For new people on my blog:
I am a diehard fan of Google and ex-googler (ex Google employee). Please note the view/opinion in this post is completely mine and Google or its subsidiaries are not responsible for any information published here. (Typical disclaimer)
Google is now making $3 billion a month in advertising — the majority of which comes from little text ads next to search results.
You might wonder how that’s possible, and who’s spending that much money on search ads.
The answer, according to Larry Kim — the founder of a company that sells software to analyze text ad campaigns — is in industries where a customer is worth a lot of money over the long-term.
Wordstream, Kim’s company, analyzed search terms that advertisers pay the most to have their ads show up next to, and grouped the top 10,000 by industry, using its own software. They multiplied the so-called cost-per-click — what advertisers pay Google for each time someone clicks on their ads — times the number of times people search on that word. They then divided that pie up by keywords that fit different industries.

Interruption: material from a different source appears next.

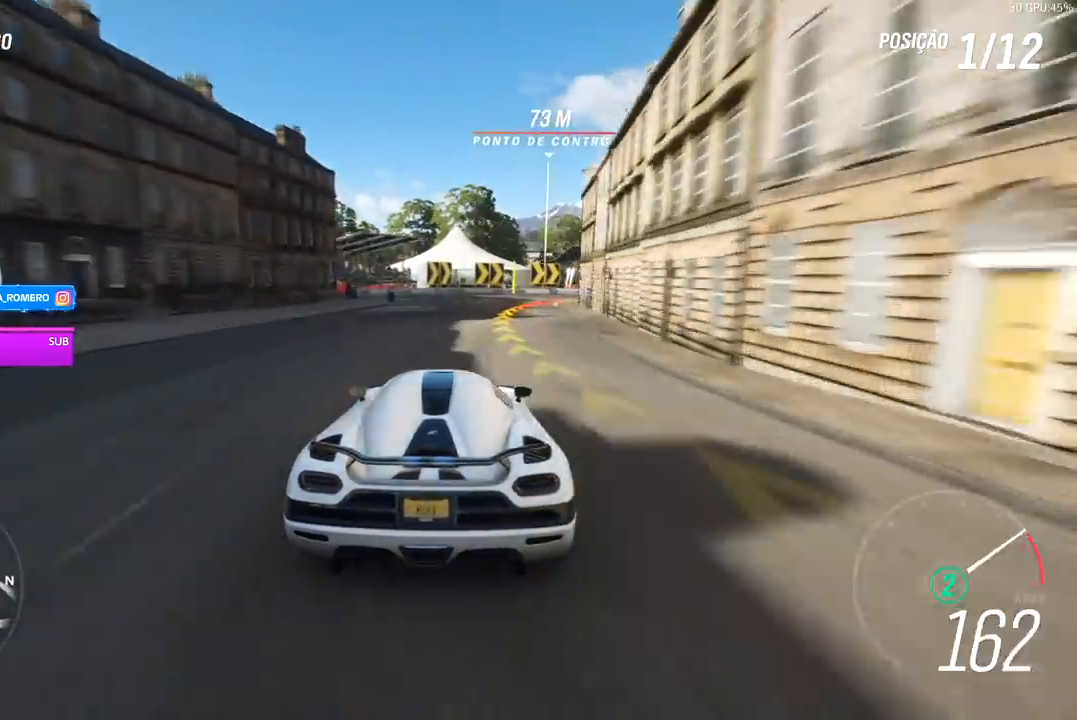
{"buttons": ["R2"], "left_stick": "right", "right_stick": "center", "events": [[67, "left_stick", "center"], [167, "left_stick", "right"], [267, "L2", "down"], [300, "R2", "up"], [467, "L2", "up"], [467, "R2", "down"]]}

The top industry? Insurance, where companies eager to outbid their rivals for new customers pay Google more than $54 for a click. Together they make up 24 percent of Google’s revenues from search advertising, according to Wordstream’s calculations. Companies in the business of issuing loans come second, with CPC rates of more than $44 — providing nearly 13 percent of Google’s revenues.
“There are lots of lawyers finding clients,” Kim said. “Even if they have to pay for 50 to 100 clicks to get a client, they can get that back in a court case that last for years, all the while billing $500 an hour. The same thing happens with CRM software, where companies pay a high month fee.”